Agni Sreedhar’s “The Gangster’s Gita”
The Gangster’s Gita by Agni Sreedhar is a slim book. It is a conversation between a hit man and his victim. They are waiting for the appointed time of the killing which will be indicated by the hit man’s boss. While biding their time the two men start conversing. The “victim” is a hit man too. So call this conversation a kind of swapping professional notes or just sharing thoughts as the end draws near. Even so the calm and composed manner in which it is narrated, even by making allowances for the written word, the last few pages come as a jolt. At times it feels as if it is two men merely chatting across the lawns of the farmhouse where the hostage has been spirited away and not that the victim is standing on the balcony of a locked room looking down upon the hit man who is sweating it out doing his daily routine of exercises. For inexplicable reasons they start conversing, knowing full well that their breaking their profession’s codes of conduct. It is not advisable to become too familiar with each other in this nasty business.

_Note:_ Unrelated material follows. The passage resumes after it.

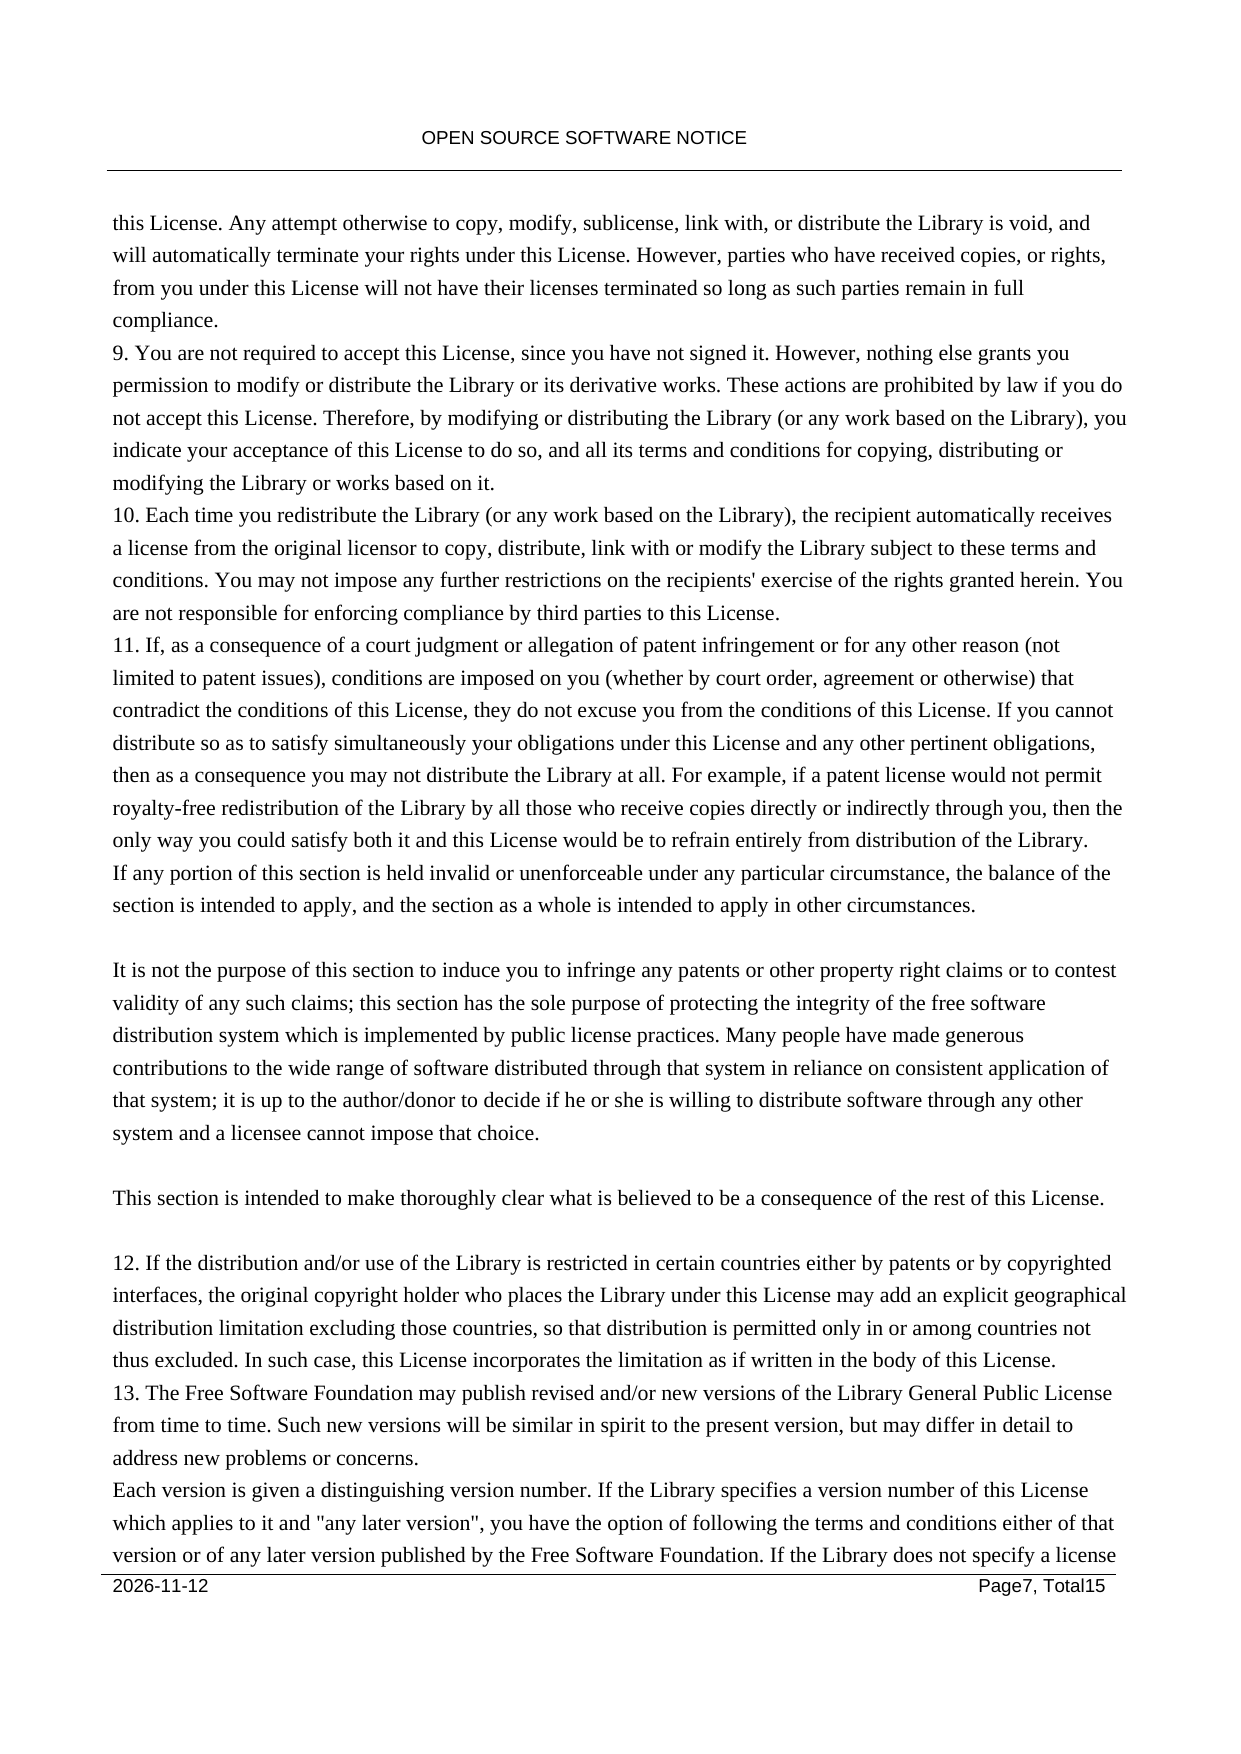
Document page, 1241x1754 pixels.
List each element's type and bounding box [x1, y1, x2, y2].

text [112, 206, 1128, 1571]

Set in the Bangalore underworld of the ‘90s, The Gangster’s Gita—published in Kannada as Edegarike is set to become an instant cult classic in English. The writer is an ex-gangster, Agni Sreedhar, who also won the Sahitya Akademi award for his memoir — My Days in the Underworld: Rise of the Bangalore Mafia. His column in a Kannada paper was called “Editorial from Behind Bars” which he wrote while incarcerated in Bellary jail. Apparently in the literary circles of Karnataka it was well known that before Agni Sreedhar strayed into a world of crime, he was a voracious reader and deeply influenced by Albert Camus and Carlos Castaneda. Once he famously asked a friend to get him Camus’ The Outsider to re-read in jail.
It is impossible to share the gist of the freewheeling conversation between the two men except to say that this book is worth reading. Also it is hard to distinguish how much of this is fiction and how much the truth. An extraordinary book. It is a book that will travel well overseas too as a fine example of World Literature. It exists. Read it. Mull over it. You will not regret it.